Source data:
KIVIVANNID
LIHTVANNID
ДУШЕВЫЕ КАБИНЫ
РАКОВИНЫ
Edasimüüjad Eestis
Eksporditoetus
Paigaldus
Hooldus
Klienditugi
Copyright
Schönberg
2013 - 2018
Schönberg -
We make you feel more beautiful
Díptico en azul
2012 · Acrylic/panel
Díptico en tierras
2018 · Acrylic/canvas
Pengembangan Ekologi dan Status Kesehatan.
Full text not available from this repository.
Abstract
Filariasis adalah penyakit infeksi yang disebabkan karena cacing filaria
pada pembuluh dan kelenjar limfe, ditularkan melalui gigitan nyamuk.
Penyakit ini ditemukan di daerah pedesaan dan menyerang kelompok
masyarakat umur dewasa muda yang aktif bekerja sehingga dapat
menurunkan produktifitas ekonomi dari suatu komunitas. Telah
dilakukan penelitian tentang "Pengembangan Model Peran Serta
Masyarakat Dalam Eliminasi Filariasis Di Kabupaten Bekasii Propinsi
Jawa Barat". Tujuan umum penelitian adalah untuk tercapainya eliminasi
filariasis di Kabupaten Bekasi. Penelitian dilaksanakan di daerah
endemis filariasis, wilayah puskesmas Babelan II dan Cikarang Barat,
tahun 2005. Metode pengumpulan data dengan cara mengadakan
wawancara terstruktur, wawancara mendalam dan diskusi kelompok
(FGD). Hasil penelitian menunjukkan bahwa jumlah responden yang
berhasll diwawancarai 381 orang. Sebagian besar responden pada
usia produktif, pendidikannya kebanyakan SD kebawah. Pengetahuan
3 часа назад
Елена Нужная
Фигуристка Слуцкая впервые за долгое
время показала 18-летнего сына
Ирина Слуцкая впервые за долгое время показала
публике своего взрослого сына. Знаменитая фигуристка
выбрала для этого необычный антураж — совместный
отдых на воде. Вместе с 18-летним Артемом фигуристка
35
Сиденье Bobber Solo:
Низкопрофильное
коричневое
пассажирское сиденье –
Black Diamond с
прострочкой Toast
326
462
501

■ What to work on
Can you give every line above again, exactly as written?

■ Answer section
KIVIVANNID
LIHTVANNID
ДУШЕВЫЕ КАБИНЫ
РАКОВИНЫ
Edasimüüjad Eestis
Eksporditoetus
Paigaldus
Hooldus
Klienditugi
Copyright
Schönberg
2013 - 2018
Schönberg -
We make you feel more beautiful
Díptico en azul
2012 · Acrylic/panel
Díptico en tierras
2018 · Acrylic/canvas
Pengembangan Ekologi dan Status Kesehatan.
Full text not available from this repository.
Abstract
Filariasis adalah penyakit infeksi yang disebabkan karena cacing filaria
pada pembuluh dan kelenjar limfe, ditularkan melalui gigitan nyamuk.
Penyakit ini ditemukan di daerah pedesaan dan menyerang kelompok
masyarakat umur dewasa muda yang aktif bekerja sehingga dapat
menurunkan produktifitas ekonomi dari suatu komunitas. Telah
dilakukan penelitian tentang "Pengembangan Model Peran Serta
Masyarakat Dalam Eliminasi Filariasis Di Kabupaten Bekasii Propinsi
Jawa Barat". Tujuan umum penelitian adalah untuk tercapainya eliminasi
filariasis di Kabupaten Bekasi. Penelitian dilaksanakan di daerah
endemis filariasis, wilayah puskesmas Babelan II dan Cikarang Barat,
tahun 2005. Metode pengumpulan data dengan cara mengadakan
wawancara terstruktur, wawancara mendalam dan diskusi kelompok
(FGD). Hasil penelitian menunjukkan bahwa jumlah responden yang
berhasll diwawancarai 381 orang. Sebagian besar responden pada
usia produktif, pendidikannya kebanyakan SD kebawah. Pengetahuan
3 часа назад
Елена Нужная
Фигуристка Слуцкая впервые за долгое
время показала 18-летнего сына
Ирина Слуцкая впервые за долгое время показала
публике своего взрослого сына. Знаменитая фигуристка
выбрала для этого необычный антураж — совместный
отдых на воде. Вместе с 18-летним Артемом фигуристка
35
Сиденье Bobber Solo:
Низкопрофильное
коричневое
пассажирское сиденье –
Black Diamond с
прострочкой Toast
326
462
501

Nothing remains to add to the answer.